Danielle Igniti : Pour moi, les deux premières années culturelles ont surtout servi à institutionnaliser la culture, et je crois que celle de 2022 devrait aussi permettre de discuter de la valeur de la culture dans notre société. Et de se demander pourquoi la culture est là. Nous en avons des masses maintenant, peut-être même trop – il faut donner du sens à cela. Et je reviens sur l’histoire de ‘Superjhemp’, car je pense que Jeff Schinker (le journaliste du Tageblatt en question, ndlr) a raison quand il dit que la culture est un moyen pour changer les choses dans notre société. Cela a toujours été la motivation dans mon travail. Mais je crains que nous soyons en train de perdre cet aspect émancipateur et novateur de la culture.
N’est-ce pas aussi un des symptômes de la libéralisation et de la marchandisation du secteur culturel ?
Danielle Igniti : Oui, quand la culture est considérée comme un bien de consommation comme un autre, quand elle est vendue comme un jeans. Et surtout que le jugement s’arrête au succès d’un produit : s’il se vend, il est bon, et s’il ne se vend pas, il est nul.
C’est aussi une des conséquences de l’implication croissante des femmes et hommes politiques dans la scène culturelle.

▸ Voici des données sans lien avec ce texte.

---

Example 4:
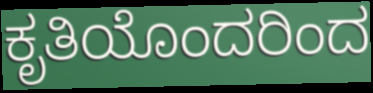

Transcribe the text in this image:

ಕೃತಿಯೊಂದರಿಂದ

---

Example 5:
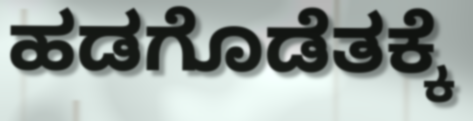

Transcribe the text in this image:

ಹಡಗೊಡೆತಕ್ಕೆ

Danielle Igniti : Pour moi, c’est toujours de mauvais augure quand les politicien-ne-s se mêlent de quoi que soit, surtout dans la culture. Certes, il y a des gens comme Serge Tonnar qui vont dire que ce sont les politicien-ne-s qui distribuent l’argent, alors que l’argent, à la base, c’est le sien. C’est un phénomène international qui ne se limite pas au grand-duché. Je viens de lire un article dans le quotidien allemand ‘Die Welt’ qui dit que la culture est en train de devenir un appareil d’abêtissement de masse, et c’est absolument vrai. Mais peut-être qu’il serait temps de refaire un peu de contre-culture. Mais là, je rêve. Je ne crois pas qu’on puisse faire cela avec les jeunes. Je vois comme ils se comportent : ils ne peuvent plus se concentrer – plus personne ne peut rester assis pendant 90 minutes pour apprécier un concert ou une pièce de théâtre. C’est la conséquence d’une éducation qui est passée au zapping.
« C’est toujours de mauvais augure quand les politicien-ne-s se mêlent de quoi que soit, surtout dans la culture. » Danielle Igniti
Christian Mosar : Peut-être qu’il faudrait les scotcher aux chaises ? (Rires.)

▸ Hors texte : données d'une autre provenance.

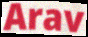
Arav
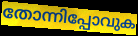
തോന്നിപ്പോവുക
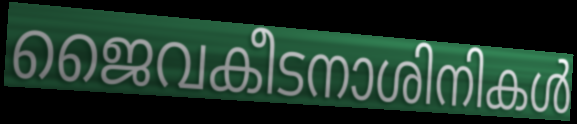
ജൈവകീടനാശിനികൾ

Selon l’accord de coalition, le ministère de la Culture devra être aussi à l’avenir un ministère des publics culturels – une bonne chose ?
Danielle Igniti : Oui, cela dépend de l’interprétation.
Christian Mosar : Le problème est ce qu’on fait de ces données. Si on ne s’oriente que vers ce qui plaît au plus grand nombre, la culture ne fait pas son boulot. Il faut savoir prendre certains risques.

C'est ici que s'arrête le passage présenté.